Heat stress in dairy cows is often thought to occur only in arid or tropical regions of the world. This is a misconception. Dairy cows in areas with more temperate climates such as Europe and the coastal areas of Latin America and North America can also experience heat stress during the hottest and most humid times of the year66. Cows are known to become more resilient to heat stress if they are exposed regularly and for longer periods. This could mean that if cows in moderate climates are exposed to heat stress conditions for limited periods of time only, they may struggle to adapt more compared to cows living in tropical conditions72,73,74.

Dairy cows try to keep their body temperature at 38-39ºC (100-102ºF). Compared to monogastric species, dairy cows produce a lot of heat from metabolic processes. The thermoneutral zone of dairy cows depends on the relative humidity but is low compared to other species. A common way to quantify the risk of heat stress is the Temperature Humidity Index (THI, see figure 1).

This graph is based on data from Arizona, where the threshold for heat stress in dairy cows is a THI of 72. In moderate climates, this threshold can be as low as 6078. This clearly shows that even in countries with moderate climates, periods of heat stress in cattle can occur.

Dairy cows cool themselves by reducing dry matter intake (thus reducing heat production through rumen fermentation), by redirecting blood away from their organs into their skin and by increasing evaporation through sweating and through rapid breathing (“panting”). This has several consequences:

• A reduction in DMI reduces the intake of nutrients required for milk production
• Restriction of the intestinal blood flow has a negative effect on gut wall integrity, resulting in “leaky gut”69
• Due to panting, blood levels of CO2 decrease and blood pH increases, resulting in respiratory alkalosis. To reduce the pH, the cow will excrete HCO3- in her urine. This results in a reduction of buffering capacity of the rumen, increasing the risk of rumen acidosis. This effect on rumen acidosis is exacerbated by cows drooling and losing saliva

“Leaky gut” and rumen acidosis result in systemic immune activation and inflammation, which has a negative impact on milk production. The reduced supply of nutrients to the udder results in a further decrease of milk production74, see Figure 2.

Next to that, heat stress in dairy cows has a negative impact on cow fertility68 for a number of reasons:

• Systemic immune activation reduces fertility
• An increased body temperature as a result of heat stress has a negative effect on the quality of oocysts, embryonic growth, gonadotropin secretion, ovarian follicular growth steroidogenesis, development of the corpus luteum, and uterine endometrial responses67
• Dairy cows in heat stress do not express signs of heat due to lethargy because they want to reduce activity to the absolute minimum

Clinical signs of heat stress are:

• Panting
• Drooling
• Milk leakage
• A drop in milk production
• Standing up for long periods of time

Apart from a drop in milk production and a reduction of fertility, heat stress in dairy cows has a number of other negative effects. Heat stress increases the risk to develop mastitis80, if all cows in a herd group together in shaded areas of fields, the ground soon gets poached and contaminated with mastitis pathogens, which increases the risk of environmental mastitis. Similar effects can be seen in housed dairy cattle if they congregate and lie in inappropriate places.

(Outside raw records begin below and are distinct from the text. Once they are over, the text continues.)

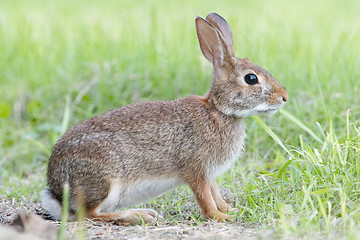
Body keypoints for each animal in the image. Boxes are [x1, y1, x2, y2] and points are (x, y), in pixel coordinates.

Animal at [41, 12, 286, 224]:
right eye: (251, 79)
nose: (284, 97)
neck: (218, 110)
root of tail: (56, 193)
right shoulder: (196, 169)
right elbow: (205, 198)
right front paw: (221, 217)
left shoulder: (210, 174)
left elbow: (215, 193)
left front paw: (230, 210)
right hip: (105, 181)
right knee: (89, 214)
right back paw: (139, 215)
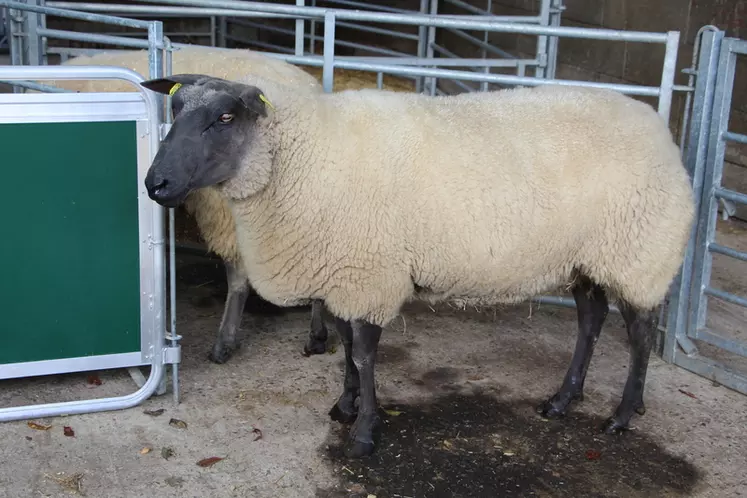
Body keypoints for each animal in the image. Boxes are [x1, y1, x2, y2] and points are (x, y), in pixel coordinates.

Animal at [139, 74, 696, 460]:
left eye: (225, 118)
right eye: (175, 108)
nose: (155, 184)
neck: (296, 158)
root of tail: (660, 129)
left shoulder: (368, 273)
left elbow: (364, 354)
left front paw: (364, 432)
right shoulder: (346, 271)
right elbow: (345, 344)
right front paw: (345, 407)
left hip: (638, 254)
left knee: (640, 334)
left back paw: (622, 415)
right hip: (586, 259)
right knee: (590, 322)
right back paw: (563, 400)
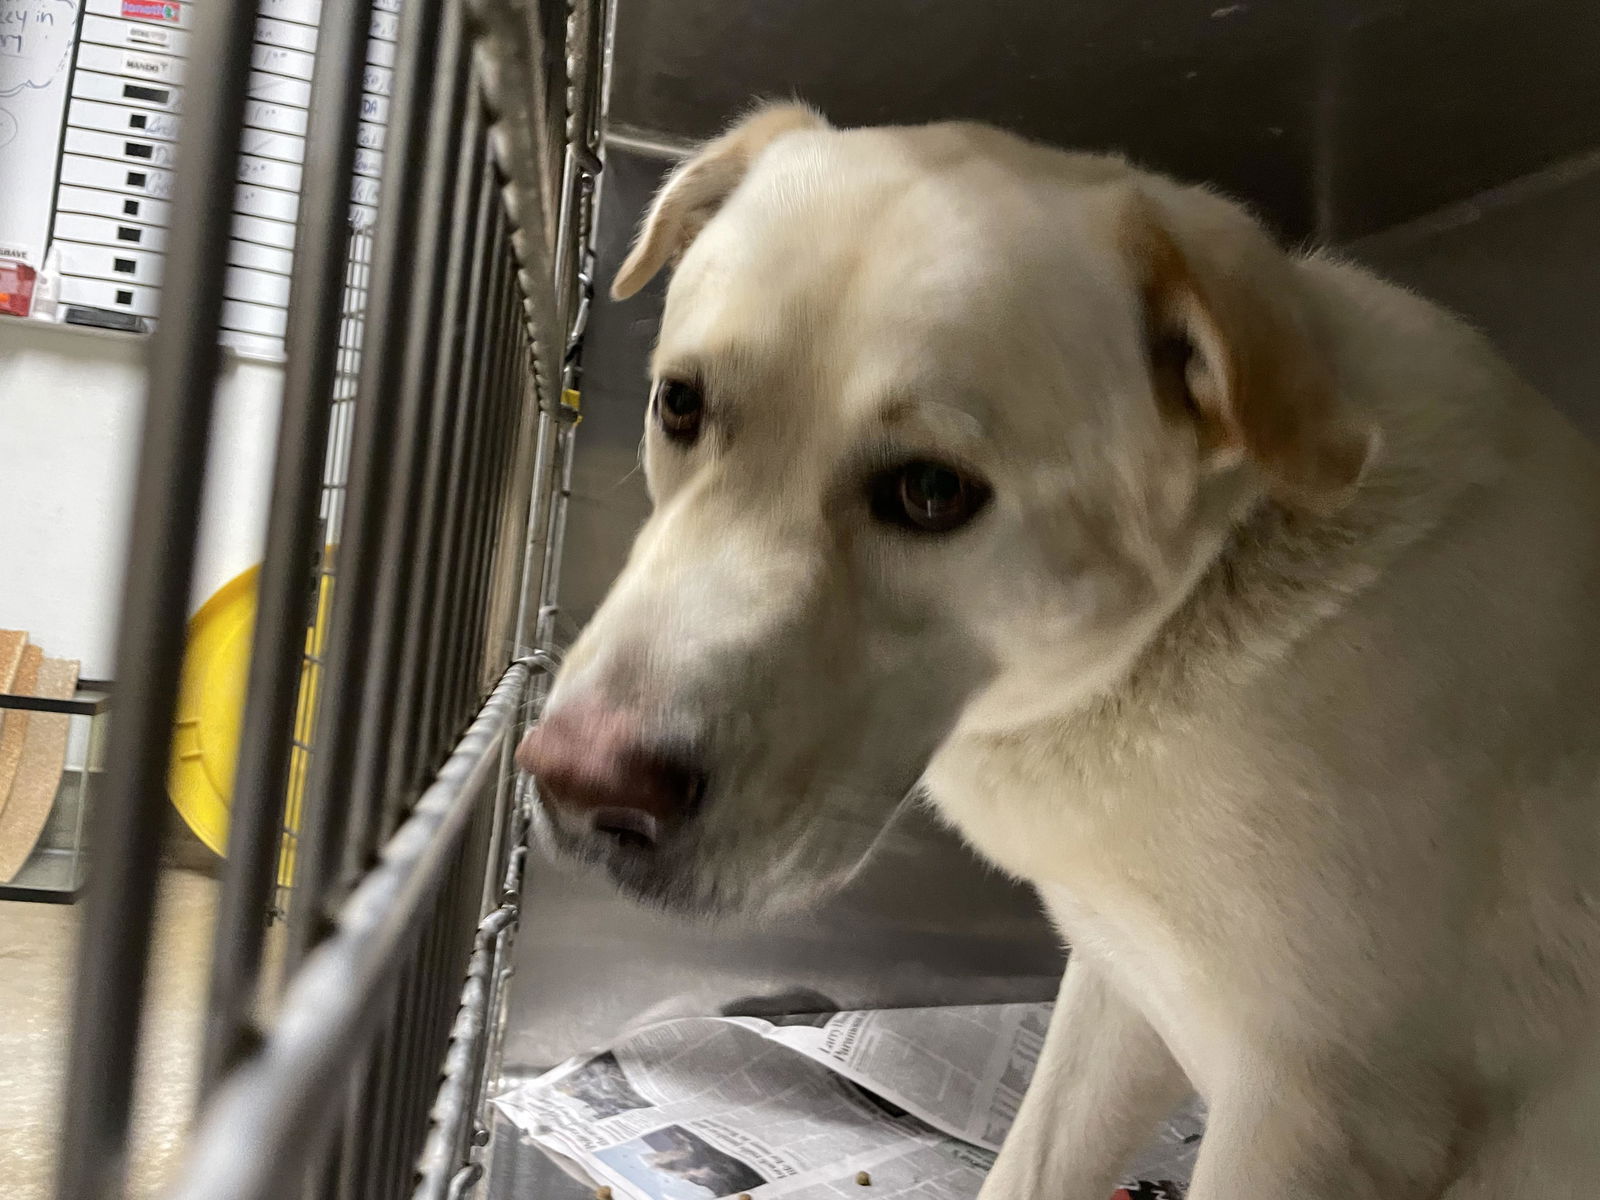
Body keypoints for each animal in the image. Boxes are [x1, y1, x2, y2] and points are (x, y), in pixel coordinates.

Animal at [521, 105, 1600, 1200]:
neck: (1186, 621)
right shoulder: (1118, 992)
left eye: (931, 492)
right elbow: (1031, 1165)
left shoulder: (1314, 1119)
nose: (577, 779)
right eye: (680, 406)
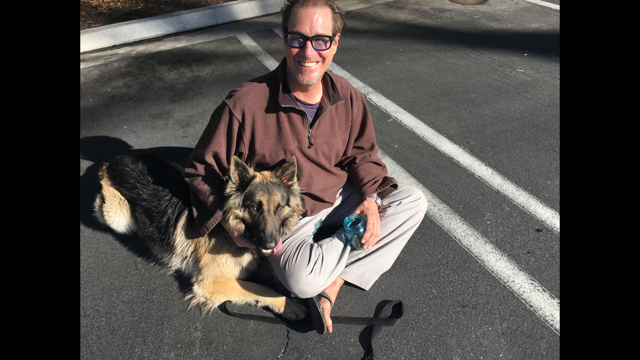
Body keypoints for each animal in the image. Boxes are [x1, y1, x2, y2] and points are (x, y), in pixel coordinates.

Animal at [92, 153, 308, 320]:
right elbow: (261, 288)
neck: (229, 230)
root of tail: (117, 160)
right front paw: (288, 305)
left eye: (279, 208)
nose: (271, 245)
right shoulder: (212, 283)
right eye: (255, 208)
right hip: (116, 215)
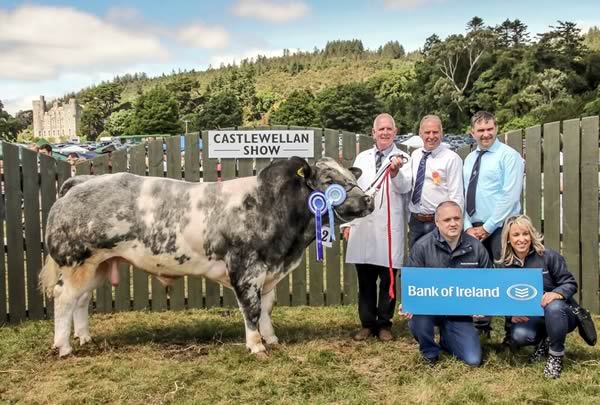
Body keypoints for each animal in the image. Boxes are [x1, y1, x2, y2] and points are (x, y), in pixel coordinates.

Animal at [39, 156, 372, 356]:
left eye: (350, 174)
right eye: (328, 179)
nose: (368, 199)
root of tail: (79, 182)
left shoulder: (269, 271)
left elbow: (266, 308)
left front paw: (271, 339)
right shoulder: (245, 269)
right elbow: (251, 310)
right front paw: (256, 346)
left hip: (97, 264)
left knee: (81, 301)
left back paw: (84, 337)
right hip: (77, 261)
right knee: (65, 298)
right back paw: (63, 347)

There is also a higher percentage of lameness, as an increase of the THI results in an increase of standing time and a decrease of resting time75,

Heat stress results in an increase of mortality76. Lastly, in dry cows, heat stress results in a lower birth weight of calves and a reduced milk yield in the next lactation70,79.

Production parameters may already change before any clinical signs of heat stress become visible. It usually takes 24-48 hours before heat stress results in a drop of milk production. Milk composition changes at an earlier stage and may thus be a better indicator for early diagnosis of heat stress66.

Managing heat stress in dairy cows requires a holistic approach 66,70

• Using fans to cool the animals, with or without cooling the air by adding water
• Wetting the cows with sprinklers
• Water consumption increases 1.2 kg/day per 1°C rise in environmental temperature77, therefore, ample water points should be available across the enclosures or pasture to ensure all cows can drink when they want to
• Cooling the drinking water to 10 °C
• Provision of shade accessible to all the cows
• Optimise quality of the flooring, to reduce the risk of lameness when cows are standing for longer periods of time
• Timing of feeding, provide fresh feed during the cooler periods of the day
• Reformulation of the diets in favor of glucogenic energy
• Cooling at the feed bunk
• Supplementation with feed additives that normalise rumen pH and reduce systemic immune activation71
• Reducing the risk of hindgut acidosis with prebiotics

Ideally, the heat stress programme should be implemented about three weeks before the cows become affected by heat stress to give them enough time to adjust to the changes.